Question

If \( \vec{a}, \vec{b}, \vec{c} \) are three vectors such that \[ \vec{a} \times \vec{b} = 2(\vec{a} \times \vec{c}), \] \( |\vec{a}| = 1,\; |\vec{b}| = 4,\; |\vec{c}| = 2 \) and the angle between \( \vec{b} \) and \( \vec{c} \) is \( 60^\circ \), then find \( |\vec{a} \cdot \vec{c}| \):

• A. 4
• B. 1
• C. 2
• D. \( \dfrac{1}{2} \)

Hint:

When cross products of a common vector are proportional, the angles made with that vector are equal.

Answer 1

The Correct Option is B

To solve the given problem, we need to find \( |\vec{a} \cdot \vec{c}| \) given the information:

• \(\vec{a} \times \vec{b} = 2(\vec{a} \times \vec{c})\) 
• \(|\vec{a}| = 1, |\vec{b}| = 4, |\vec{c}| = 2\)
• The angle between \(\vec{b}\) and \(\vec{c}\) is \(60^\circ\)

Let's start by simplifying the equation \(\vec{a} \times \vec{b} = 2(\vec{a} \times \vec{c})\).

Using the property of the vector cross product, we know:

• \(|\vec{a} \times \vec{b}| = |\vec{a}| |\vec{b}| \sin \theta\)

where \(\theta\) is the angle between \(\vec{a}\) and \(\vec{b}\).

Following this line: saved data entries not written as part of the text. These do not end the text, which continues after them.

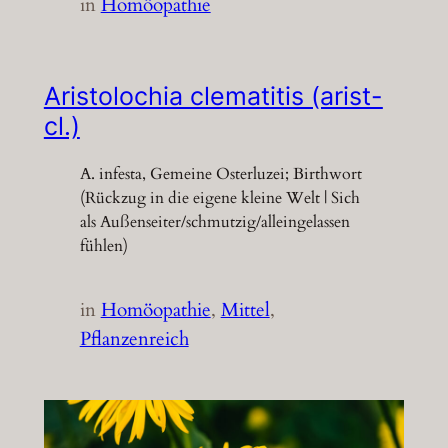
in
Homöopathie
Aristolochia clematitis (arist-
cl.)
A. infesta, Gemeine Osterluzei; Birthwort
(Rückzug in die eigene kleine Welt | Sich
als Außenseiter/schmutzig/alleingelassen
fühlen)
in
Homöopathie
, 
Mittel
, 
Pflanzenreich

Similarly,

• \(|\vec{a} \times \vec{c}| = |\vec{a}| |\vec{c}| \sin \phi\)

where \(\phi\) is the angle between \(\vec{a}\) and \(\vec{c}\).

Substituting these into the given equation, we have:

\(|\vec{a}| |\vec{b}| \sin \theta = 2 |\vec{a}| |\vec{c}| \sin \phi\)

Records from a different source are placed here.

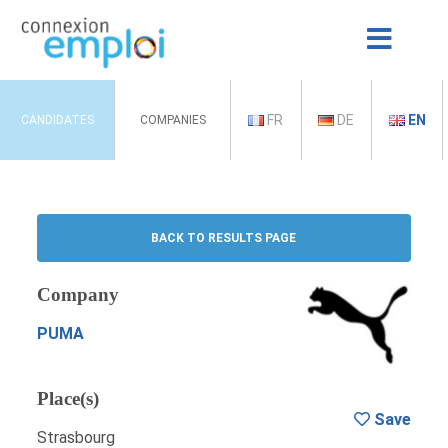
FR
DE
EN
CANDIDATES
COMPANIES
BACK TO RESULTS PAGE
Company
PUMA
Place(s)
Save
Strasbourg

Given \(|\vec{a}| = 1\), this simplifies to:

\(4 \sin \theta = 4 \sin \phi \implies \sin \theta = \sin \phi\)

Hence, \(\theta = \phi\), indicating that vectors \(\vec{b}\) and \(\vec{c}\) are at the same angle with respect to \(\vec{a}\).

Now, to find \(|\vec{a} \cdot \vec{c}|\), we use the dot product property:

\(|\vec{a} \cdot \vec{c}| = |\vec{a}| |\vec{c}| \cos \phi\)

Using \(|\vec{a}| = 1\) and \(|\vec{c}| = 2\), this becomes:

\(= 2 \cos \phi\)

From the given data, the angle between \(\vec{b}\) and \(\vec{c}\) is \(60^\circ\), and since \(\theta = \phi\), we use \(\phi = 60^\circ\):

\(= 2 \times \cos 60^\circ = 2 \times \frac{1}{2} = 1\)

Therefore, \(|\vec{a} \cdot \vec{c}| = 1\).

Conclusion: The correct answer is 1.